Most H-2A workers receive employer-provided housing at no cost. To reflect this, DOL will now apply a standard downward adjustment to the published AEWR. For example, if the wage for a Skill Level I field worker in Alabama is set at $11.25, the worker would actually be paid $10.05 after the $1.20 housing adjustment.

This is important for beneficiaries to understand—while housing is a benefit, it reduces the hourly cash wage you’ll receive.

Timing and Updates

The AEWR will now be updated in line with BLS’s data release schedule, meaning workers could see wage changes more frequently than under the old system. This may create more fluctuations—sometimes up, sometimes down—in pay rates year over year.

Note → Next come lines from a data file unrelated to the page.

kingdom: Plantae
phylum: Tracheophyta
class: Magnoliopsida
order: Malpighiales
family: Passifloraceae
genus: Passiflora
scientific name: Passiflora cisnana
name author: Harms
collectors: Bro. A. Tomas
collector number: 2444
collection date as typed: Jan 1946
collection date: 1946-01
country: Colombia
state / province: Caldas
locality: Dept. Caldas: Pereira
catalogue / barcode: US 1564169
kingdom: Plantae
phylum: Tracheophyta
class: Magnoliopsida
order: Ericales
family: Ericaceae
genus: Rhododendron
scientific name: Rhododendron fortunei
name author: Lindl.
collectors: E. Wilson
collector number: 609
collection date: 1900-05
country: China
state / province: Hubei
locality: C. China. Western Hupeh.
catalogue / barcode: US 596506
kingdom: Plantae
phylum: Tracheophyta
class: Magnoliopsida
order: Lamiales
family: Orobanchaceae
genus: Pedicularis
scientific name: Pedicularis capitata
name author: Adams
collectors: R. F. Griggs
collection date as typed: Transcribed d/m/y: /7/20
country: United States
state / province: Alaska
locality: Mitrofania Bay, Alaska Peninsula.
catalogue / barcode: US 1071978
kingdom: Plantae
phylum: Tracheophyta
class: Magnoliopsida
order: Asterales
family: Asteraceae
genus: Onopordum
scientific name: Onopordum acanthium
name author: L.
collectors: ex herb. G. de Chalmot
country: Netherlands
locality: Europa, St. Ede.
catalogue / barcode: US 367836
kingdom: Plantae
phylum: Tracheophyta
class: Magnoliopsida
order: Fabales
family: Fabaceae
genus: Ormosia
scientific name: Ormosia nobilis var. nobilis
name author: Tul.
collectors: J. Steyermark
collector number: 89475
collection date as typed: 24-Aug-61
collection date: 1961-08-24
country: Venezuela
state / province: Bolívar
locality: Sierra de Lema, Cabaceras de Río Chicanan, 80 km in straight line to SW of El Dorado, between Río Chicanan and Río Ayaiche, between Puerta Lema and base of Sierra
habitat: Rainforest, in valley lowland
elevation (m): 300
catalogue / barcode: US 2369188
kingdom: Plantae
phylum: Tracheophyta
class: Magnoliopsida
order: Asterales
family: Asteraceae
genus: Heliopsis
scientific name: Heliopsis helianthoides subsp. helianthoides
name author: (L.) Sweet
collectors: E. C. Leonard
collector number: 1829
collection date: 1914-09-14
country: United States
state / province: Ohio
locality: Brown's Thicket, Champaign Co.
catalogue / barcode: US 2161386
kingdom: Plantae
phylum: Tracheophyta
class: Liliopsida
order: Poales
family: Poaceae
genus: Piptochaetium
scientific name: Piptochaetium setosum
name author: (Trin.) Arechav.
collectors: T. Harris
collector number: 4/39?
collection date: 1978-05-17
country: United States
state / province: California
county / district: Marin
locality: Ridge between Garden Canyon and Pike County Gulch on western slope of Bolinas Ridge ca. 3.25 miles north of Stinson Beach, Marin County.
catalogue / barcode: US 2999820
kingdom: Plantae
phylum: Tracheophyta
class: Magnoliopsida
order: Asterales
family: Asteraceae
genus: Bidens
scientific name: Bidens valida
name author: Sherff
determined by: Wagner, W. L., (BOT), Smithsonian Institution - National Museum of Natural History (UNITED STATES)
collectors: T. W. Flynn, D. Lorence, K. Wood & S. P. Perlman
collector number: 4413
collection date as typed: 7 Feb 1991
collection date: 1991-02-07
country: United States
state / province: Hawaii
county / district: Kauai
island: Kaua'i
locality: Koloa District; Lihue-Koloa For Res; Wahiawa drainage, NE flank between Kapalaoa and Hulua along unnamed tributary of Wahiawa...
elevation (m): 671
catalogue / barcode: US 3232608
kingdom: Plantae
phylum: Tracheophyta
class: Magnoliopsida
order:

Why This Matters for Workers

  • Fairer Pay by Job Type: Workers with higher skill levels or specialized job duties could benefit with higher wages.
  • Possible Lower Pay in Some Roles: Entry-level jobs may see reduced wages compared to past AEWRs, especially once the housing adjustment is applied.
  • More Transparency: With wages tied to national BLS data, there’s greater consistency and predictability in how rates are set.
  • Ongoing Changes: Because this is an interim final rule, workers (and their advocates) can still submit feedback, and future adjustments may follow.

What Workers Should Do

  • Know Your Job Classification: Make sure you understand which occupation code your job falls under, and whether it’s Skill Level I or II. This directly affects your pay.
  • Watch for Updates: Stay aware of new AEWR announcements, since rates may shift more often.
  • Ask Questions: If your pay seems lower than expected, ask your employer how they classified your job and whether the housing adjustment applies correctly.
  • Stay Informed: Worker rights organizations and law firms like AW Labor and Farmer Law PC are monitoring these changes and can help explain how they impact you.

The DOL’s new AEWR rule is designed to modernize the wage-setting system for H-2A workers, but it also creates new complexities. For beneficiaries, the bottom line is clear: your pay may look different than in past years—sometimes higher, sometimes lower—depending on your job, skills, and location.

At AW Labor, we believe every worker deserves fair treatment and clarity about their rights. We’ll continue to track developments in this rule and share updates so H-2A workers understand exactly what to expect.